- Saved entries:
◇ ◇ ◇ ◇ ◇ ◇ ◇
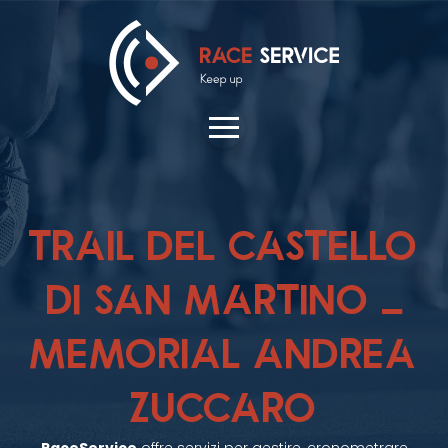
TRAIL DEL CASTELLO
DI SAN MARTINO –
MEMORIAL ANDREA
ZUCCARO
RaceService
offre servizi per gestire, cronometrare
◇ ◇ ◇ ◇ ◇ ◇ ◇
I need exact copies of the lines from the one holding "RaceService" through the end of the records above, and nothing beyond them.

- YOUR RESPONSE:
RaceService
offre servizi per gestire, cronometrare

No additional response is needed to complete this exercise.